Cinco excusas para no comenzar a invertir desde joven

Complicada, riesgosa y para gente grande con experiencia. Así es como muchos jóvenes describen a las inversiones. Es por ese motivo que muchos prefieren dar un paso al costado, guardar su dinero debajo del colchón y pensar en –tal vez- invertir más adelante.

Son muchas las ideas falsas que se utilizan a menudo como excusa para retrasar o evitar la actividad de inversión. En este artículo examinaremos algunos de los dichos más utilizados por los jóvenes que se rehúsan a invertir.

“No tengo suficiente dinero”

Si bien es cierto que los jóvenes suelen estar endeudados  –ya sea por préstamos estudiantiles, pagos de autos o hipotecas- muchos pueden encontrar, por lo menos, una pequeña cantidad de dinero para invertir mensual o anualmente. Hoy en día hay muchos planes en donde uno puede comenzar invirtiendo una pequeña cantidad de dinero que a final de cuentas podría crecer considerablemente. Es importante tener en cuenta que la inversión no tiene por qué implicar enormes cantidades de dinero en las acciones más prometedoras del mercado. Es posible invertir en un número muy pequeño de acciones baratas y aún así  tener éxito financiero.

“No sé nada acerca de la inversión”

La ignorancia no es una excusa para evitar la inversión. Los inversionistas jóvenes tienen muchos años para estudiar, investigar y desarrollar técnicas y estrategias de inversión. Una gran cantidad de información está disponible hoy en día a través de sitios Web financieros, seminarios o hasta a través de las redes sociales.

“La inversión es demasiado arriesgada”

Muchos adultos jóvenes son muy conscientes de la crisis económica y el caos resultante. Si bien es cierto que invertir puede ser riesgoso, también lo es el hecho de que las inversiones pueden ser manejadas para impedir que sean demasiado arriesgadas. Aun así, eso dependerá de cada individuo. Nuestro consejo para los inversionistas jóvenes con baja tolerancia al riesgo es que se arranquen por inversiones más conservadoras como blue-chip o bonos. Mientras que los inversionistas con una mayor tolerancia al riesgo puede entrar en posiciones más agresivas con un potencial de mayor recompensa.

“La inversión puede esperar hasta que sea mayor”

Los inversionistas jóvenes tienen que contribuir menos que los inversores mayores para ganar más dinero en el tiempo. Una persona que comienza a los 20 años e invierte US$ 100 por mes hasta los 65 años (con un aporte total de US$ 54.000) tendrá más de US$ 200.000 cuando él o ella lleguen a esta edad años, suponiendo un rendimiento de 5% anual.

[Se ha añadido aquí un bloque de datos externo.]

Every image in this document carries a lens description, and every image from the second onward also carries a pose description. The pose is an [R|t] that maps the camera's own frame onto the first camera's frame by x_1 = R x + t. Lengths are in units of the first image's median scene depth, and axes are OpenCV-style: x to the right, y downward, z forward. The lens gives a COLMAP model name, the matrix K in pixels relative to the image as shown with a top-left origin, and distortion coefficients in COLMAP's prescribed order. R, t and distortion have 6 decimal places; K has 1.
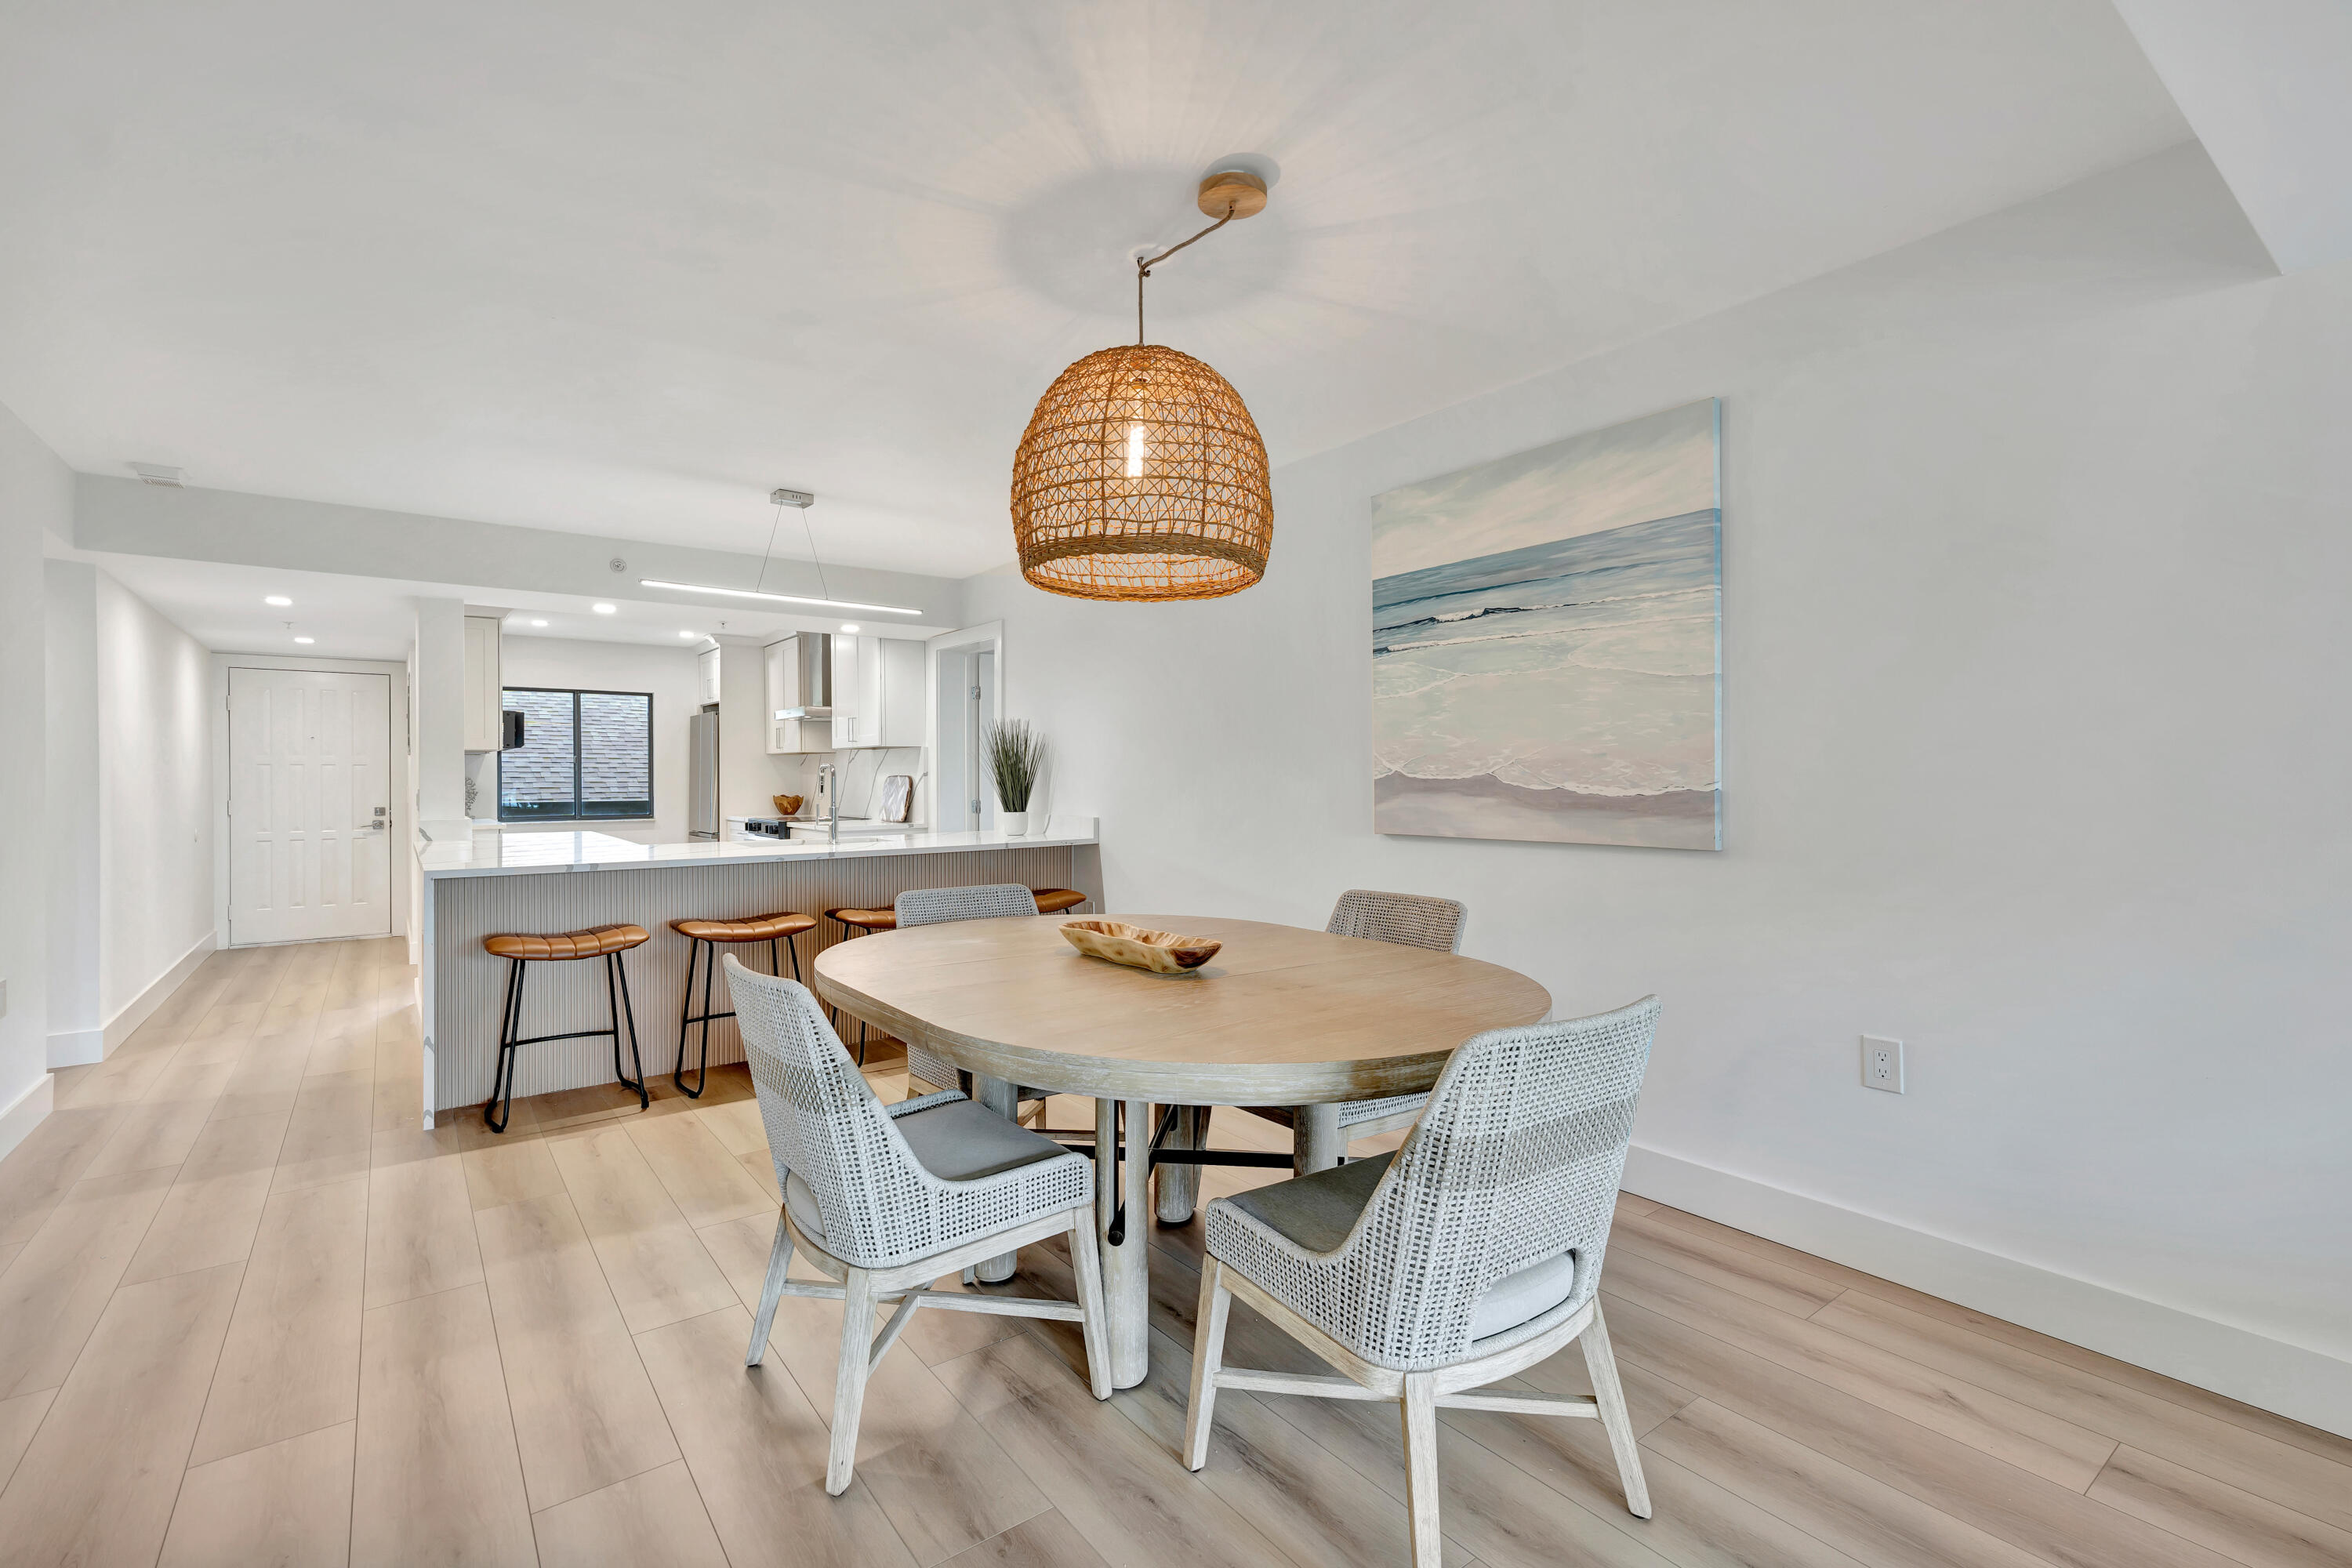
lens RADIAL K [[1043.4, 0, 1182.2], [0, 1043.4, 774.7], [0, 0, 1]] dist [-0.009393, 0.002605]
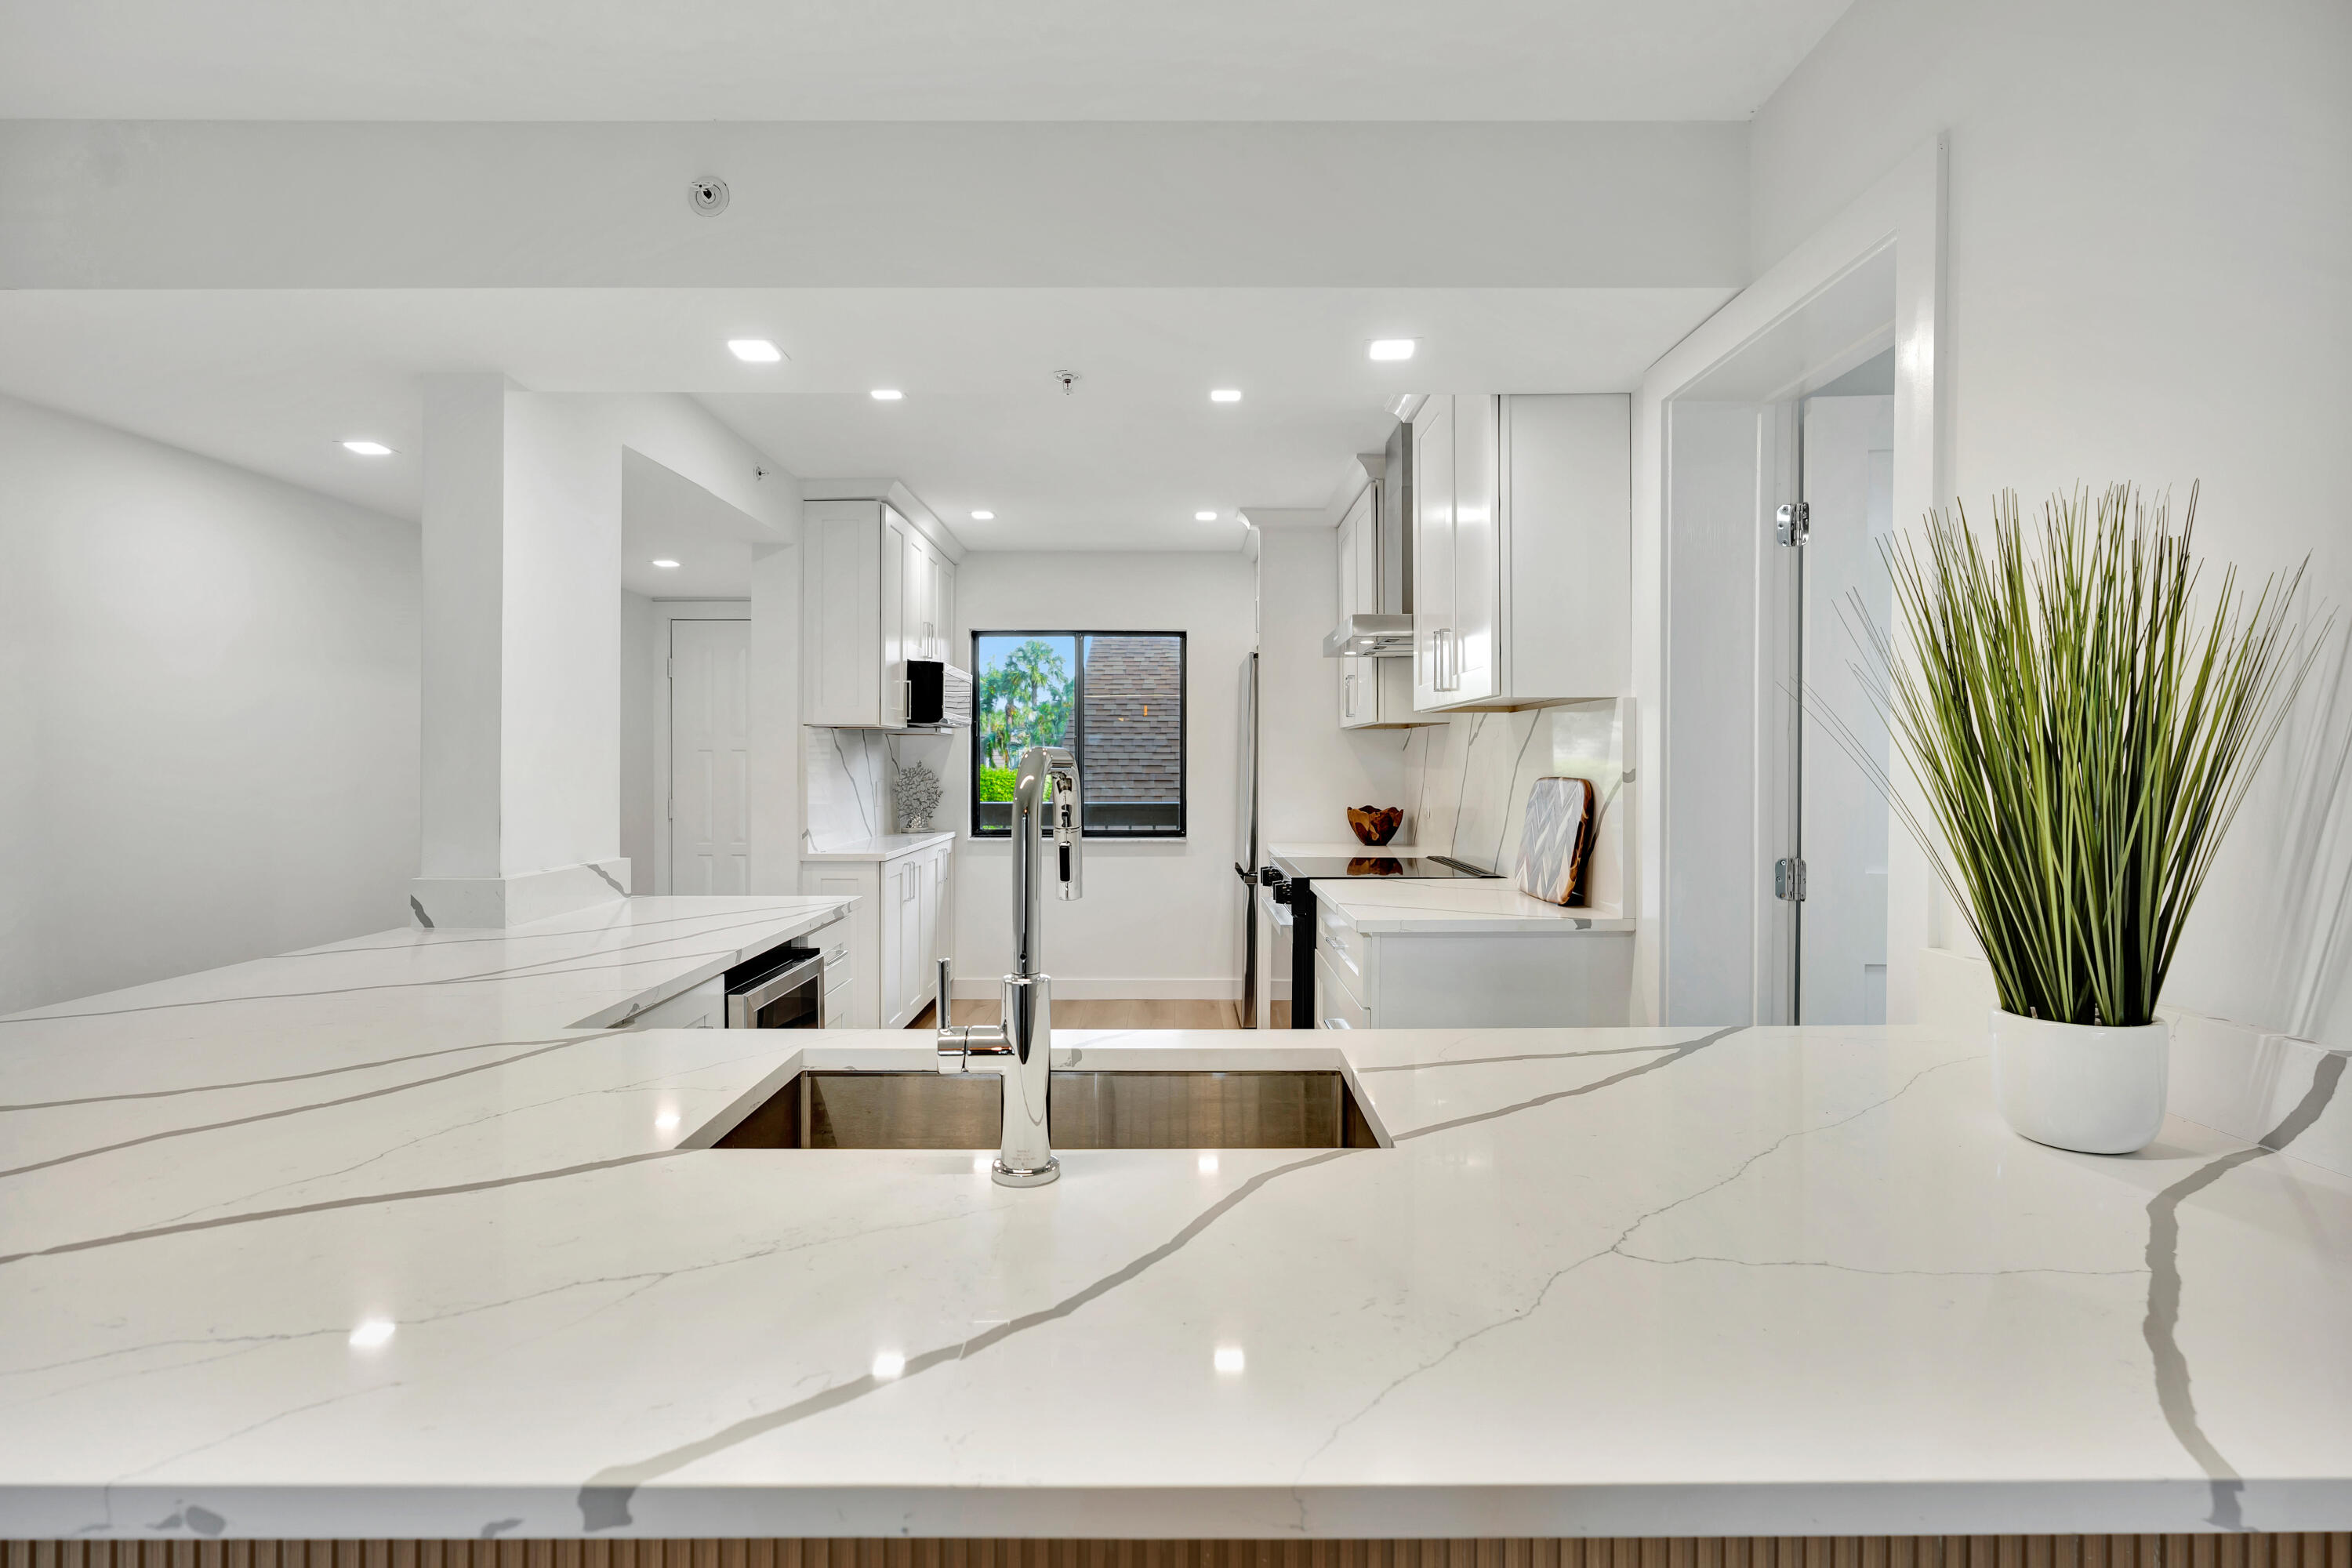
lens RADIAL K [[1154.9, 0, 1168.7], [0, 1154.9, 784.9], [0, 0, 1]] dist [0.016134, 0.001006]
pose [[0.791710, 0.018664, -0.610612, -0.164860], [-0.002481, 0.999623, 0.027339, -0.010390], [0.610892, -0.020130, 0.791458, 0.754479]]
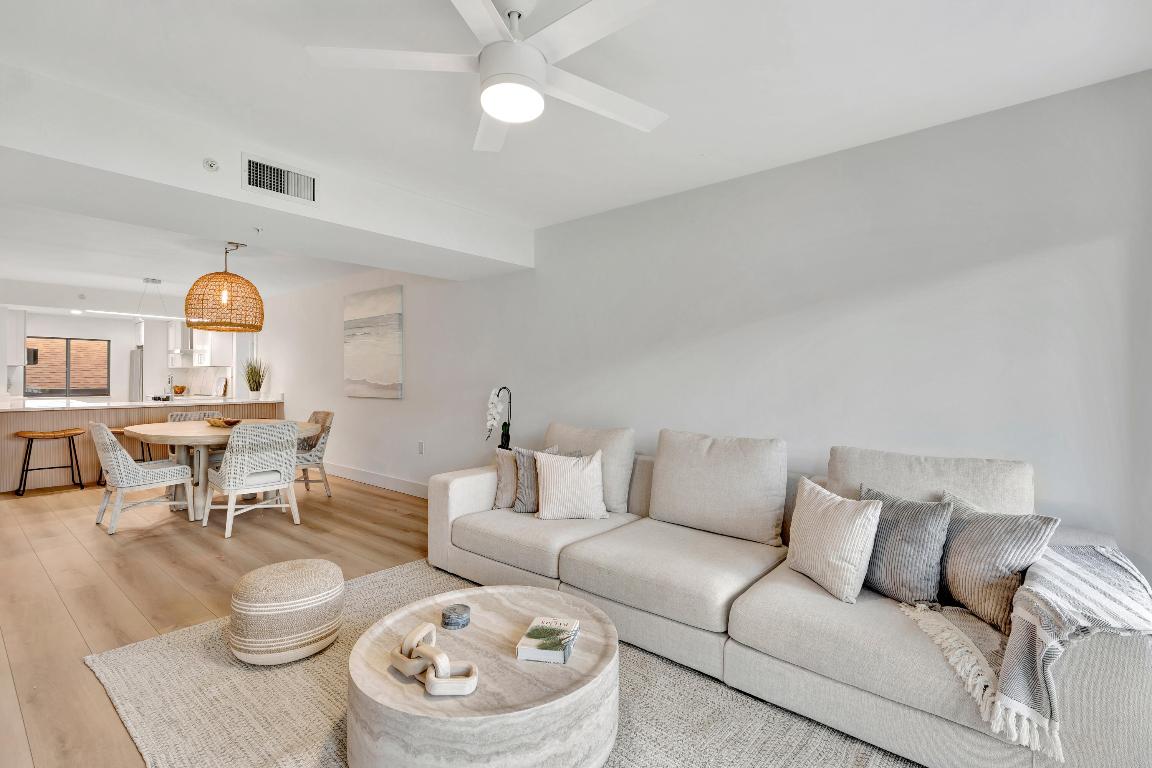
lens RADIAL K [[511.0, 0, 591.8], [0, 511.0, 373.4], [0, 0, 1]] dist [-0.009393, 0.002605]
pose [[0.966979, 0.008496, 0.254715, 0.365587], [-0.006310, 0.999936, -0.009400, -0.004397], [-0.254779, 0.007483, 0.966970, -0.545475]]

Sin embargo, si uno incursiona en el mundo de las inversiones recién a los 40 años de edad, se deberán aportar US$ 334 cada mes (una contribución total de US$ 100.200) para llegar a los mismos US$ 200 mil a los 65 años de edad.

“La inversión es para los que trabajan en Wall Street”

Hay que romper con el mito de que los grandes inversores son personas mayores arrugadas o hombres pulcros y exitosos que trabajan en Wall Street. La mayoría de los inversionistas son personas como cualquiera de nosotros que tenían sus dudas y miedos antes de entrar en el mundo financiero.

En resumidas cuentas, sabemos que los jóvenes a menudo tienen tantas distracciones que es difícil hacerse un tiempo para pensar en dónde, cuándo y cómo invertir. Además, este grupo suele estar endeudado por lo que la inversión parece ser algo para el futuro. Pero así como mucha gente suele decir “nunca se es demasiado viejo para empezar a invertir” lo opuesto también es cierto y es importante siempre tener presente: “la gente nunca es demasiado joven para empezar a invertir”.